1) The Saban Center for Middle East Policy has published a report urging dialogue with Iran, while pressuring Israel to strip itself naked in order to avoid nuclear attack.
Saban, the Israeli expatriate who funds the center, apparently thinks that his Power Rangers are real and will clean up the nuclear waste of Iran's Jihad.
The leading thinker (sic!) behind this nightmare scenario is Martin 'Ive Gone Native' Indyk. Indyk, as we all know, is 'Turkey' in Yiddish. 'Nuff Said.
2) Among the side issues raised by the tragedy in Mumbai, is the question of Orthodox participation in Inter-faith Memorial Gatherings for the victims of Islamist Slaughter. More to the point, while Muslim and Christian clergy pose limited problems, Hindu priests are another matter. The Hindu religion is, by all criteria of which I am aware, Avoda Zara. Thus, such participation is (at best) aiding and abetting Avoda Zara on the part of a Noachide and constitutes a breach of 'Placing a Stumbling Block before the blind' (לפני עיוור לא תתן מכשול). On the other hand, one could hardly not include a Hindu priest in such gatherings, because Hindus were the key target and the majority of victims were Hindus (as they were for centuries of Moghul Muslim rule in India).
So, what to do?
I posted a longer version of this answer on a rabbinic forum:
I think we need to distinguish several different strands from this discussion. I would first like to address the specifically halalakhic issues, and then move on to the questions of public policy.
A) Personally, I am convinced of the validity of Rabbi Dr. David Berger's distinction between polytheism and Avoda zara, as far as Christianity is concerned. Indeed, I really like his formulation: Non-Pagan Avoda Zara in a monotheistic mode. Identifying Avoda Zara exclusively with ancient polytheism is far too blithe and simplistic. Christian believe themselves to be pure monotheists, though by halakhic criteria they are not such. Nevertheless, as implied directly by Tosafos to Bekhoros 2b, since they think that they are praying to the One God, if they do not mention his putative son, I see no reason why there should be any compunction in the participation of Christian clergy.

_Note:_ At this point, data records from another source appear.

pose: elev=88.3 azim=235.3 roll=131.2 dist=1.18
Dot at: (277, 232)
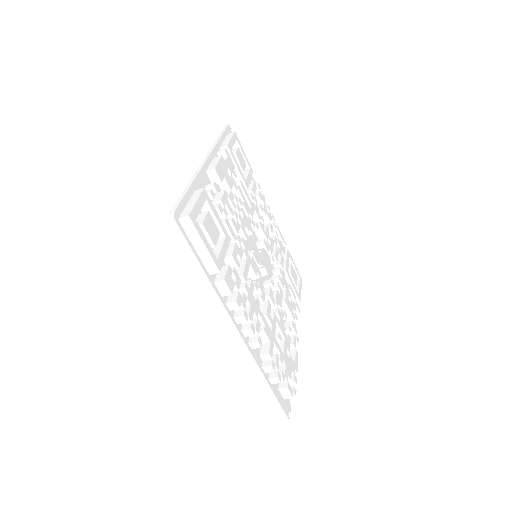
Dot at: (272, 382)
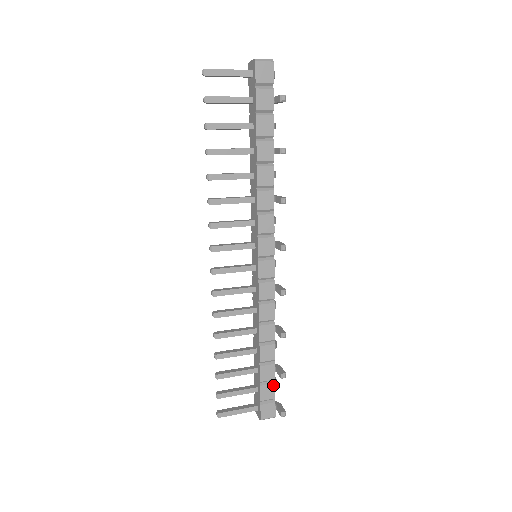
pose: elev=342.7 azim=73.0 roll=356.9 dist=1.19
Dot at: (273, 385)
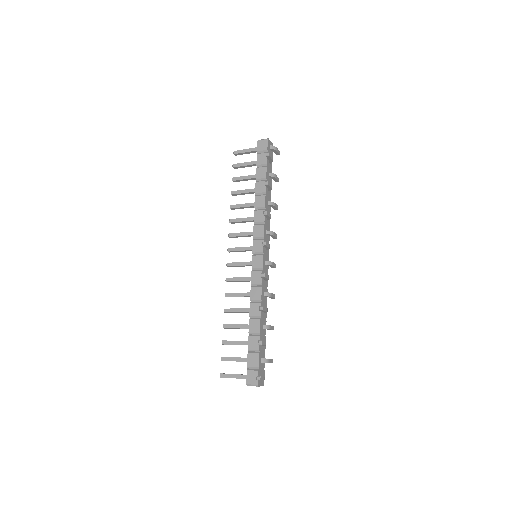
Dot at: (257, 355)
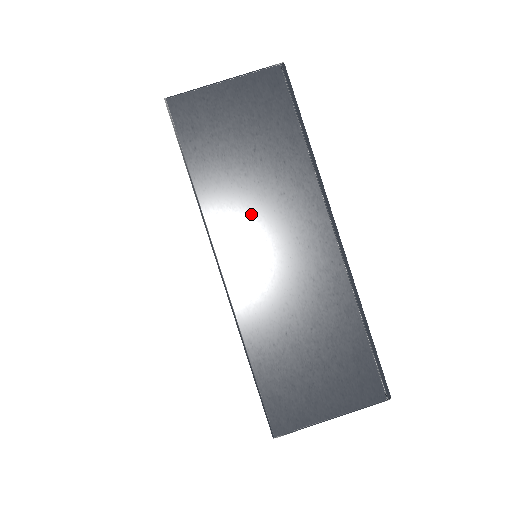
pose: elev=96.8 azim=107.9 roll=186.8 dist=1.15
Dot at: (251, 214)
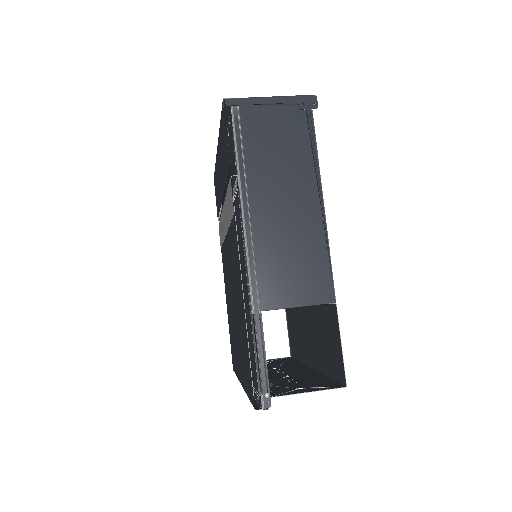
Dot at: occluded
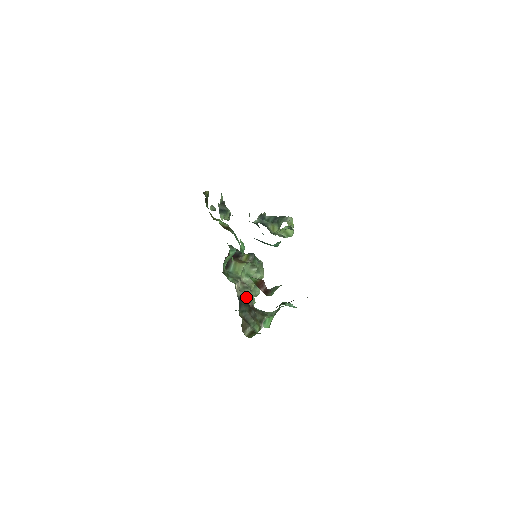
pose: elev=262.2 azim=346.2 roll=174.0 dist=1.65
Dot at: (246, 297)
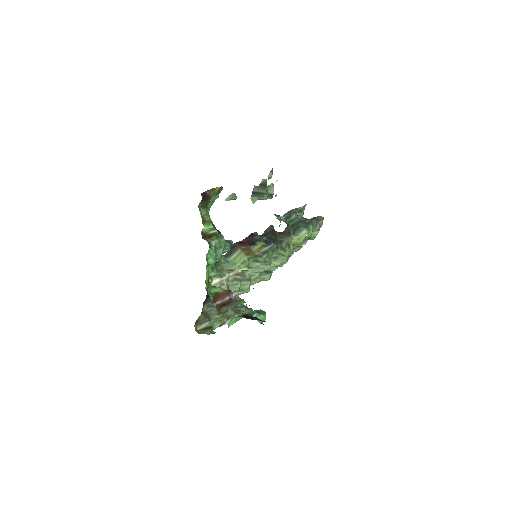
Dot at: occluded
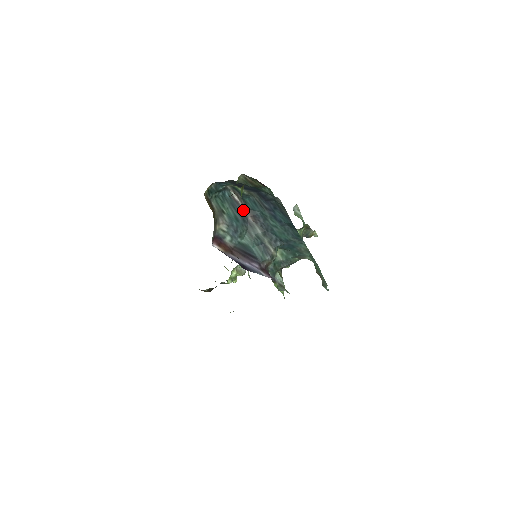
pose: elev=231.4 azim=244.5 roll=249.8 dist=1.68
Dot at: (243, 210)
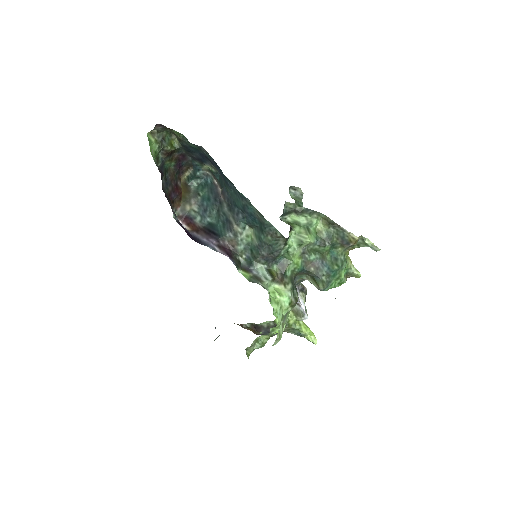
Dot at: (219, 192)
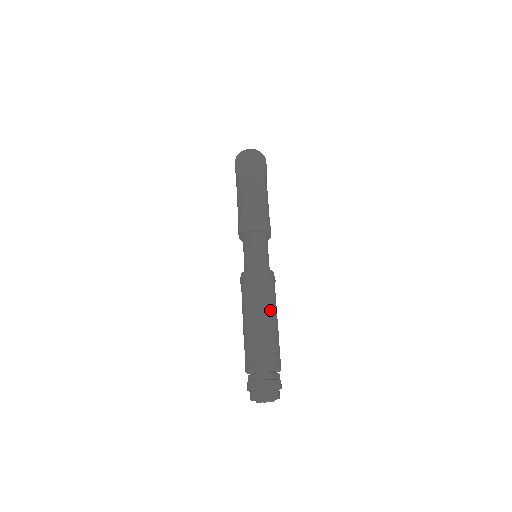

For better or worse, Hinduism (and not a few forms of Buddhism, Jain and Shinto) are in a much worse position. After years of teaching a course on Judaism and other religions, it is clear to me that Hinduism IS pagan (whether pantheist or pluralist in the identity of its deities). Certainly the reverance that Hindus pay their plethora of gods is closer to Greco-roman, Egyptian or Canaanite religion than is Christianity. In addition, there was not a small degree of sophistication inherent in all of these. Indeed, I believe that it is specifically the positive elements in Avoda zara that led the Torah and Hazal to be so adament about not being seduced thereby. Since when are we tempted by the ugly, the stupid and the festishistic?
B) One might aver that one can rely, in this connection, on the more liberal opinion of R. Menachem Ha-Meiri. Now, it may well be true that Moshe Halbertal is correct, and that Christianity (and by reasonable extension, Hinduism) does not qualify (in his opinion) to be classified as Avoda Zara of any kind. However, relying upon that ruling is highly questionable from an halakhic stand point.
First, a reasonable case can be made that Halbertal is wrong and that Ha-Meiri did not maintain so far-reaching a position. Moreover, and I speak as an Historian of Halakhah, since when do the tentative results of academic scholarship play a role in normative halakhic discourse? More important, the legal consebsus (sugya de-alma) is overwhelmingly against accepting the Meiri as normative. Rabbenu Tam was also a brilliant scholar and I don't know of anyone who accepts his very convincing ruling that חמץ בטל בששים, מין במינו.
C) On the other hand, it is totally unrealistic, churlish and ( at baste)in very bad taste to exclude a Hindu priest from this type of event. Boycotting it is worse. I can only imagine the Hillul HaShem to which it will lead. I recommend, that it be suggested to all the clergy that are slated to speak at such memorials that in the interest of amity, religion specific prayers (not to mention ritual actions) be totally eschewed. Reference should be made to God, Allah, the Supreme Power or some such formulation, along with the type of humanitarian emphasis that unites us all. Let each person interpret them in his or her own heart. This, it seems to me, fits the criteria laid out by Tosafos in Bekhoros.
3) I delivered the first of two, 'After Srugim' lectures at Bar Ilan today (despite walking pneumonia). I did record the lecture, but have yet to decide if I want to release it unedited. The central text was רמב"ם, הלכות מעילה פרק ח הלכה ח and the presentation included important ideas advanced by Rabbis David Berger, Lawrence Kaplan and Shalom Carmy, here and here.
[UPDATE: This posting has generated a surprising degree of response. I've responded in the comments.]